To assist present students with finding the right employer and the transition into the workplace we also have the perspective of employers from different sectors, a specialist Disability Careers Adviser and a representative of the not-for-profit organisation EmployAbility.

Additionally we also look at adjustments in the workplace.  Although need in this area vary hugely depending on the individual, some of our graduates discuss those they have in place.  For adjustments where there may be a cost, there is also information and advice on obtaining funding.

Overall we feel this video is really able to assist the nearly 10% of graduates* who disclose a disability with their career journey after university.

The programme was made possible by generous support from Bank of America Merrill Lynch, Shell International and Microlink PC. For further details take a look at,

(* AGCAS Disability Task Group report, 10 years on – 2013)

Mark Allen


Enhancing your work with disabled students and graduates – AGCAS Training Event – Monday 24th March 2014

Hilary Whorrall and I are facilitating the above session at The Open University in Milton Keynes.  We have a few places left, further details and booking form can be found on the AGCAS website.  If you are interested contact me as soon as possible at eddie.tunnah@open.ac.uk

It should be a good day – in addition to ourselves we have inputs from the Open University’s Mental Health Adviser, and organisations Leonard Cheshire Disability and EmployAbility.

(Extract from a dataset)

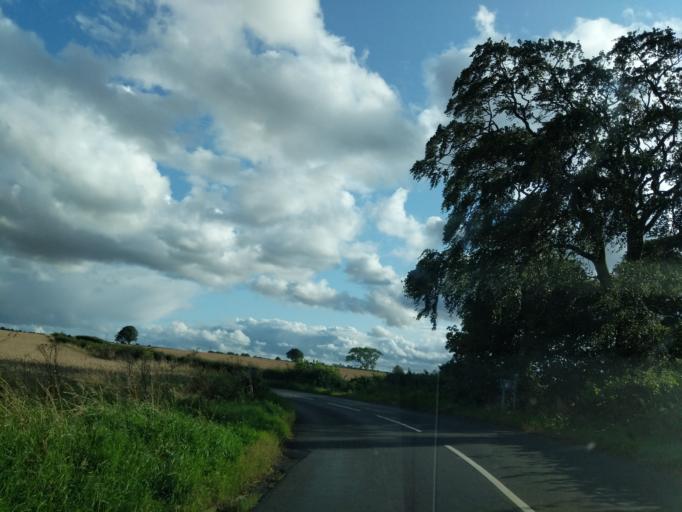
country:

It will also be the chance to have a first look at the Disability Task Groups new video: ‘Get that job: a guide for graduates with disabilities’.

Eddie Tunnah, Chair of Disability Task Group.Image


The New AGCAS DTG Blog!

Welcome to the new AGCAS Disability Task Group blog.

Our group comprises of H.E. careers professionals from across the UK whose aim is to make progress on a range of issues concerning support for disabled students and graduates. We have decided to start this blog for a few reasons.

Firstly, to keep likeminded careers professionals up to date with the group’s work, such as,
– Training events, like the ‘Enhancing your work with disabled students and graduates‘ session next month
– Reports, including the as ‘What Happens Next?’ which details destinations information of disabled graduates across the UK.
– Information resources, such as ‘Working with disabled students and graduates – FAQs’ on the AGCAS website.

Secondly, we hope to use this blog as a place to share experience and good practice from both ourselves, and other practitioners across AGCAS, when working with disabled students.

Thirdly, we intend to highlight any new useful resources, organisations or training events that we feel may be of interest to other careers professionals who share interest in working with students and graduates with disabilities.